• Requirement:
Quote the lecture notes on hyperparameter tuning word for word, beginning at the words "No description has" and stopping after "held-out test set.".

• Text shown:
>> Begin

Lecture 19 - Generalization, Continued¶

Hyperparameter Tuning and Regularization¶

Announcements¶

  • New seats, new friends, as of Monday:
In [7]:
import random
random.seed(518)
datafolk = "Alli Keira Malik Erika Narina Sebastian Josh Dylan Haden Zach Maven Marcus Finnley".split()
random.shuffle(datafolk)
print(datafolk[:4])
print(datafolk[4:9])
print(datafolk[9:])
['Malik', 'Josh', 'Alli', 'Erika']
['Marcus', 'Keira', 'Maven', 'Dylan', 'Zach']
['Narina', 'Finnley', 'Haden', 'Sebastian']

Goals¶

  • Know why and how to subdivide datasets into training, validation, and test sets
  • Understand what hyperparameters are and how to tune them using a validation set
  • Know how cross-validation works and why you might want to use it.

Notes¶

Lecture notes for today's content:

  • See the notebook from last lecture (L18)
  • See the whiteboard notes from L18 and today (L19)

Warm-up¶

Questions 1--3 on today's worksheet

Whiteboard:¶

  • MLBot 1.0 - Triain/val/test splits
  • Cross-validation
  • Hyperparameters and Regularization

Hyperparameter Tuning and Regularization: Activity¶

0. Imports and Data Splits¶

In [8]:
import numpy as np
import matplotlib.pyplot as plt
from sklearn.datasets import fetch_openml
from sklearn.svm import SVC
from sklearn.model_selection import train_test_split
from sklearn.preprocessing import StandardScaler

data = fetch_openml('vehicle', version=1, as_frame=False, parser='auto')
X, y = data.data, data.target

# This converts features to z-scores:
X = StandardScaler().fit_transform(X)

train_frac = 0.6

X_train, X_temp, y_train, y_temp = train_test_split(X, y, test_size=1-train_frac, random_state=311)
X_val,   X_test, y_val,   y_test  = train_test_split(X_temp, y_temp, test_size=0.5, random_state=311)

print(f"Train: {len(X_train)}\n  Val: {len(X_val)}\n Test: {len(X_test)}")
Train: 507
  Val: 169
 Test: 170

1. Train a family of models with different values of $C$¶

In [9]:
C_values = [0.001, 0.01, 0.1, 1, 10, 100, 1000]

train_accs, val_accs = [], []

for C in C_values:
    svm = SVC(kernel='linear', C=C) # make the classifier
    svm.fit(X_train, y_train) # train the classifier
    train_accs.append(svm.score(X_train, y_train)) # evaluate on the training set
    val_accs.append(  svm.score(X_val,   y_val))   # evaluate on the validation set

best_C = C_values[np.argmax(val_accs)]

2. Plot the training and validation accuracy for each model¶

In [10]:
fig, ax = plt.subplots(figsize=(9, 5))

ax.plot(C_values, train_accs)
ax.plot(C_values, val_accs)

ax.set_xscale('log')
ax.set_xlabel('C', fontsize=12)
ax.set_ylabel('Accuracy', fontsize=12)
ax.set_title('SVM Hyperparameter Tuning', fontsize=13)
plt.tight_layout()
plt.show()
No description has been provided for this image

3. Evaluate the best model on the held-out test set¶

Use the best C chosen from the validation curve and compute the performance on the held-out test set.

Important: we should run this only when we are finished tweaking our modeling assumptions and hyperparameters. After we evaluate on the test set, it's no longer unseen!

In [11]:
final_model = SVC(kernel='linear', C=best_C)
final_model.fit(X_train, y_train)

test_acc  = final_model.score(X_test, y_test)
val_acc   = max(val_accs)

print(f"Validation accuracy (C={best_C}): {val_acc:.1%}")
print(f"Test accuracy       (C={best_C}): {test_acc:.1%}")
Validation accuracy (C=10): 78.7%
Test accuracy       (C=10): 83.5%
In [ ]:

>> End

• Dataset rows:
>> Begin

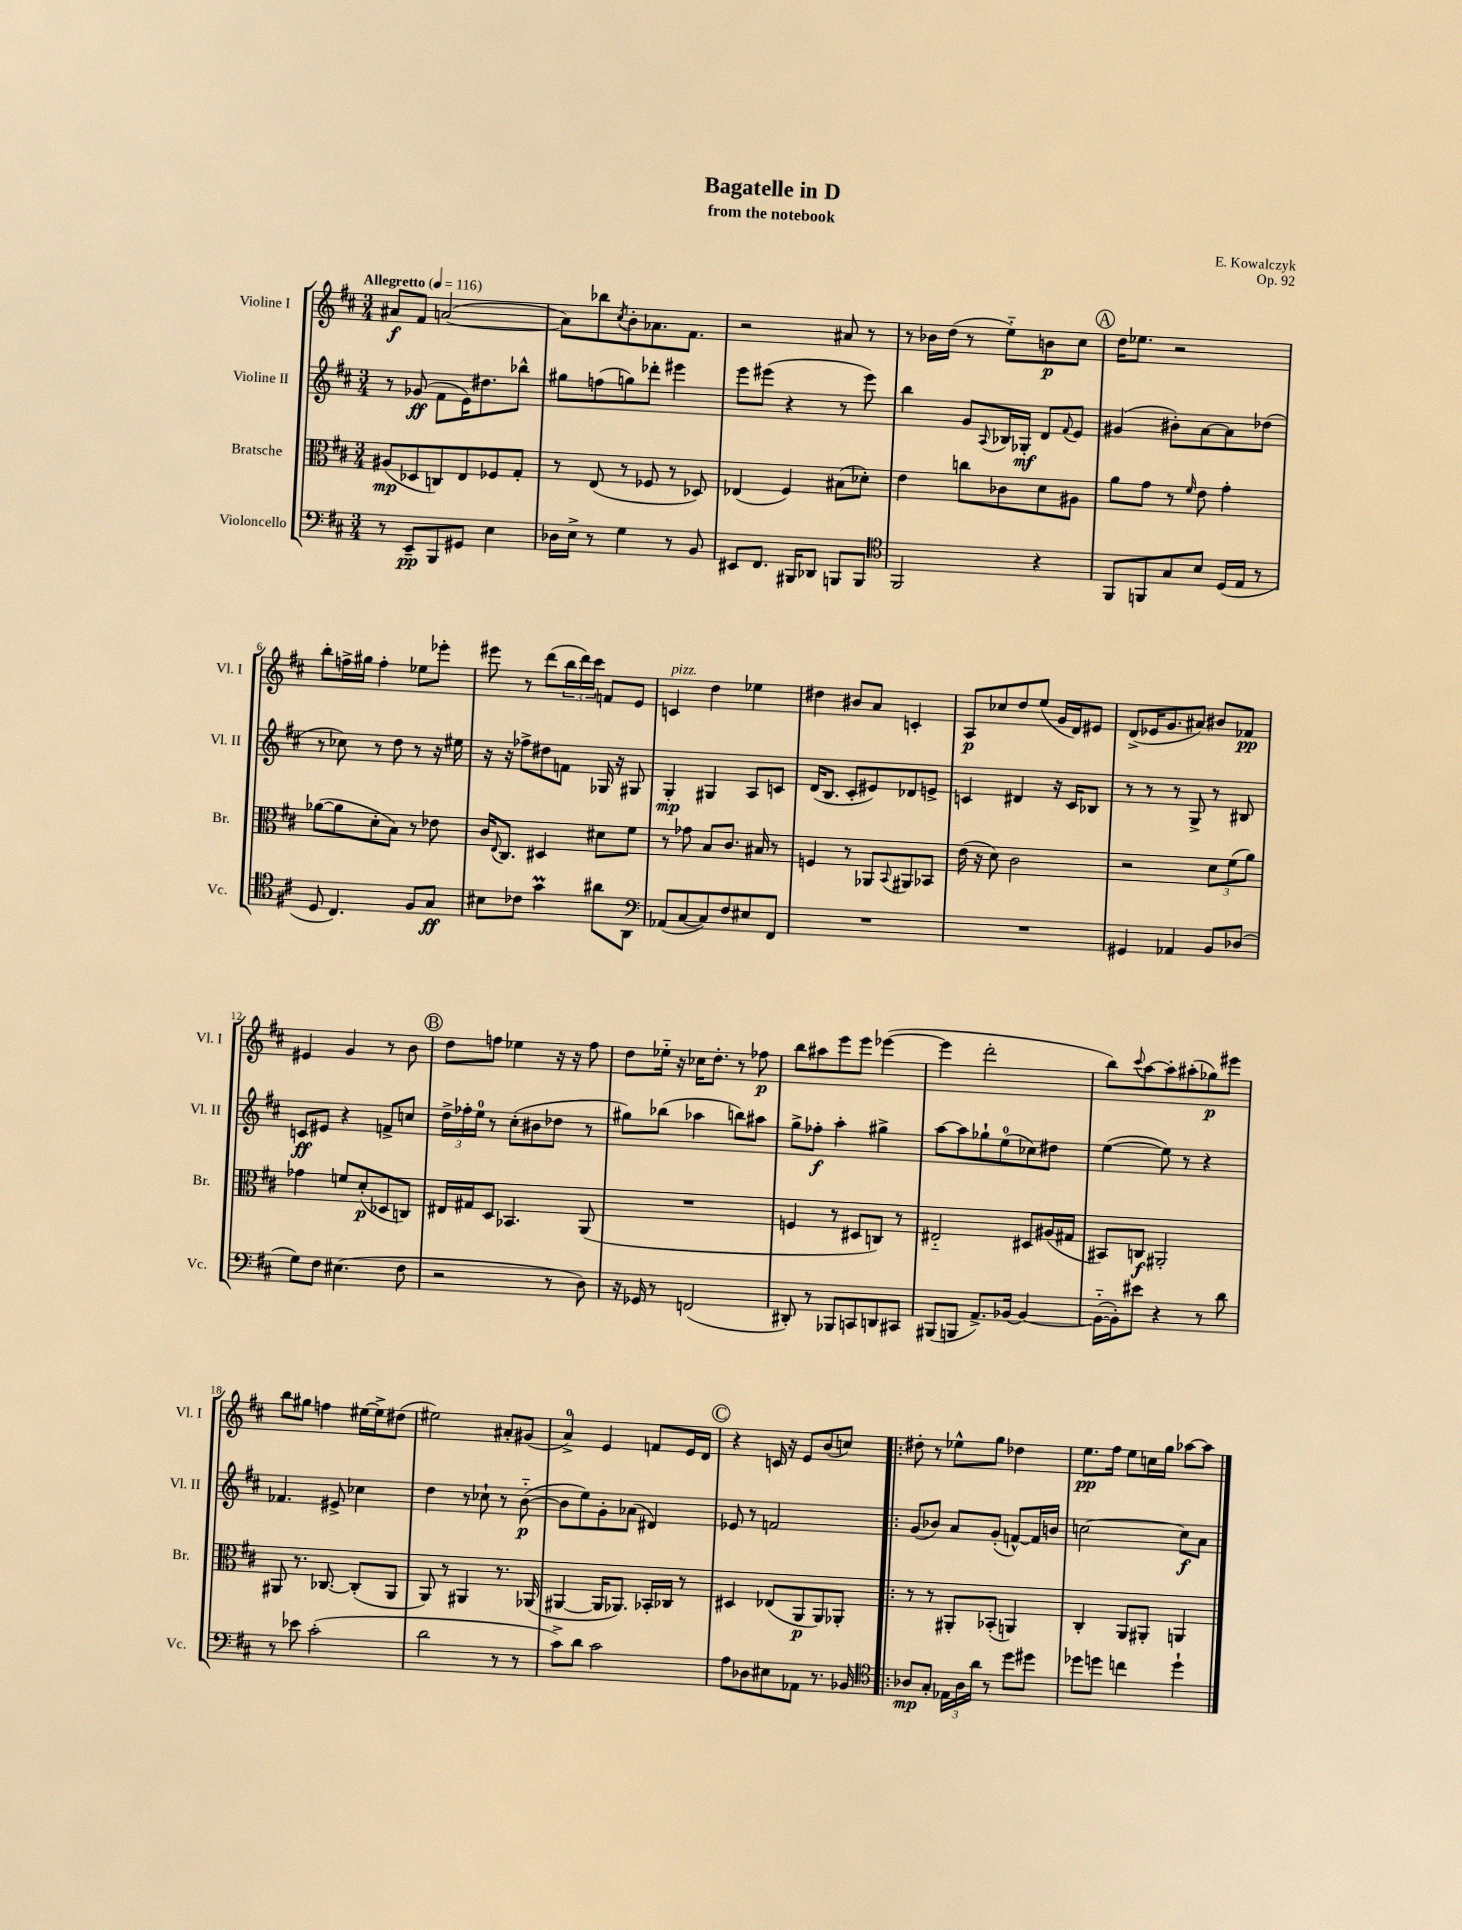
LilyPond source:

\header { title = "Bagatelle in D" composer = "E. Kowalczyk" subtitle = "from the notebook" opus = "Op. 92" }
<<
\new StaffGroup <<
\new Staff = "s0" \with { instrumentName = "Violine I" shortInstrumentName = "Vl. I" } {
    \clef treble \key d \major \numericTimeSignature \time 3/4 \tempo "Allegretto" 4 = 116
    ais'8\f fis'8 a'2~( |
    a'8) bes''8 \acciaccatura { cis''8 } b'8-. aes'8. fis'8. |
    r2 ais'8 r8 |
    r8 bes'16 d''16( r8 e''8-_) b'8\p cis''8 |
    \mark \markup { \circle "A" } d''16 ees''8. r2 |
    b''8-. f''16-> gis''16 f''4-. ees''8 ees'''8-. |
    eis'''8 r8 d'''8( \tuplet 3/2 { b''16 d'''16) cis'''16 } f'8 e'8 |
    c'4^\markup { \italic "pizz." } d''4 ees''4 |
    dis''4 bis'8 a'8 c'4-. |
    a8\p ces''8 d''8 e''8( g'16 d'16) eis'8 |
    d'8->( ees'16 g'8. ais'8) bis'8 fes'8\pp |
    eis'4 g'4 r8 b'8 |
    \mark \markup { \circle "B" } d''8 f''8 ees''4 r16 r16 f''8 |
    d''8 ees''16-_ r16 ces''16 d''8.-. r8 fes''8\p |
    b''8 ais''8 e'''8 e'''8 ees'''4~( |
    ees'''4 d'''2-. |
    b''8) \appoggiatura { cis'''8 } a''8~ a''8-. ais''8-.( ges''8\p) eis'''8 |
    b''8 gis''8 f''4 eis''16~ eis''16-> dis''8( |
    eis''2) ais'8-. gis'8( |
    a'4-0->) e'4 f'8 e'16 d'16 |
    \mark \markup { \circle "C" } r4 c'16 r16 e'8 b'8( c''8) |
    \bar ".|:" dis''8-. r8 ees''8-^ g''8 des''4 |
    e''8.\pp fis''16 e''8 c''16 g''16 aes''8~ aes''8 \bar "|." |
}
\new Staff = "s1" \with { instrumentName = "Violine II" shortInstrumentName = "Vl. II" } {
    \clef treble \key d \major \numericTimeSignature \time 3/4
    r8 ges'8\ff( fis'8 e'16) dis''8. bes''8-^ |
    gis''8 f''8( g''8) des'''8-. eis'''4 |
    e'''8 eis'''8( r4 r8 eis'''8) |
    b''4 g'8 \appoggiatura { a8 } bes16 ges16-.\mf d'8 \appoggiatura { fis'8 } e'8 |
    \mark \markup { \circle "A" } gis'4( bis'8-.) a'8~ a'8 des''8( |
    r8 ces''8) r8 d''8 r8 r16 eis''16 |
    r16 r16 fes''8-> dis''8 f'8 ges16 r16 gis8 |
    g4-.\mp gis4 a8 c'8 |
    d'16( b8. cis'8-. eis'8) des'8 e'8-> |
    c'4 dis'4 r16 c'16 bes8 |
    r8 r8 r8 g8-> r8 bis8 |
    c'8\ff eis'8 r4 f'8-> c''8 |
    \mark \markup { \circle "B" } \tuplet 3/2 { d''16-> fes''16-. e''16-0 } r8 cis''8-.( bis'8 des''8 r8 |
    gis''8) bes''8( aes''4 b''8) ais''8 |
    g''8-> fes''8-.\f a''4-. gis''4-> |
    a''8~ a''8 ges''8-! e''8-0( ces''8) dis''8 |
    e''4~( e''8) r8 r4 |
    fes'4. eis'8-> ces''4 |
    d''4 r8 ces''8-! r8 b'8~-_\p( |
    b'8 e''8) g'8-. aes'8( dis'4) |
    \mark \markup { \circle "C" } ees'8 r8 f'2 |
    \bar ".|:" g'8( bes'8) a'8 g'8-.( f'8~-^) f'16 b'16 |
    c''2~ c''8\f a'8 \bar "|." |
}
\new Staff = "s2" \with { instrumentName = "Bratsche" shortInstrumentName = "Br." } {
    \clef alto \key d \major \numericTimeSignature \time 3/4
    ais8\mp( des8 c8) e8 fes8 g8-. |
    r8 e8( r8 fes8 r8 des8) |
    ees4( fis4) bis8( des'8-.) |
    e'4 c''8 ces'8 d'8 ais8 |
    \mark \markup { \circle "A" } a'8 g'8 r8 \grace { fis'16 } e'8 g'4-. |
    aes'8~( aes'8 d'8-. b8) r8 ees'8 |
    cis'16 \appoggiatura { e8 } cis8. dis4 dis'8 fis'8 |
    r8 ges'8 b8 cis'8. bis16 r8 |
    f4 r8 aes,8 \appoggiatura { b,8 } ais,8 bes,8 |
    e'16( r16 d'8) cis'2 |
    r2 \tuplet 3/2 { d'8 fis'8( a'8) } |
    ges'4 f'8 d'8-.\p( des8 c8) |
    \mark \markup { \circle "B" } eis16 gis16 d8 bes,4. a,8( |
    R2. |
    f4 r8 dis8 c8) r8 |
    eis2-_ dis8 ais16( gis16 |
    bis,8) c8\f ais,2-. |
    ais,8 r8. ces8.~ ces8-.( ais,8 |
    a,8) r8 ais,4 r8. aes,16( |
    ais,4~ ais,16 aes,8.) bes,16-. ces16 r8 |
    \mark \markup { \circle "C" } dis4 ees8( a,8\p a,8) aes,8-. |
    \bar ".|:" r8 r8 ais,8-. bes,8-.( a,4) |
    cis4-. a,8 ais,8-. a,4 \bar "|." |
}
\new Staff = "s3" \with { instrumentName = "Violoncello" shortInstrumentName = "Vc." } {
    \clef bass \key d \major \numericTimeSignature \time 3/4
    r8 e,8--\pp b,,8 gis,8 e4 |
    des16 e16-> r8 g4 r8 b,8 |
    eis,8 fis,8. bis,,16 des,8 b,,8 b,,8 |
    \clef tenor fis,2 r4 |
    \mark \markup { \circle "A" } fis,8 f,8 g8 b8 d16( e16 r8 |
    d8 cis4.) fis8 g8\ff |
    bis8 ces'8 g'4\prall ais'8 a,8 |
    \clef bass aes,8( cis8~ cis8) fis8 eis8 fis,8 |
    R2. |
    R2. |
    gis,4 aes,4 b,8 des8( |
    g8) fis8 eis4.( fis8 |
    \mark \markup { \circle "B" } r2 r8 d8) |
    r16 ges,16 r8 f,2( |
    dis,8-.) r8 bes,,8 c,8 d,8 cis,8 |
    bis,,8( b,,8 a,8.->) bes,16~ bes,4~ |
    bes,16~-_( bes,16-.) eis'8 r4 r8 d'8 |
    r8 ees'8 cis'2-.( |
    d'2 r8 r8 |
    cis'8->) d'8 cis'2 |
    \mark \markup { \circle "C" } a8 des8 eis8 aes,8 r8. bes,16 |
    \clef tenor \bar ".|:" aes8\mp g8-. \tuplet 3/2 { ees16 aes16 a'16 } r8 d''8 dis''8 |
    des''8 d''8 c''4 d''4-! \bar "|." |
}
>>
>>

>> End

• Written reply:
No description has been provided for this image

3. Evaluate the best model on the held-out test set¶

Use the best C chosen from the validation curve and compute the performance on the held-out test set.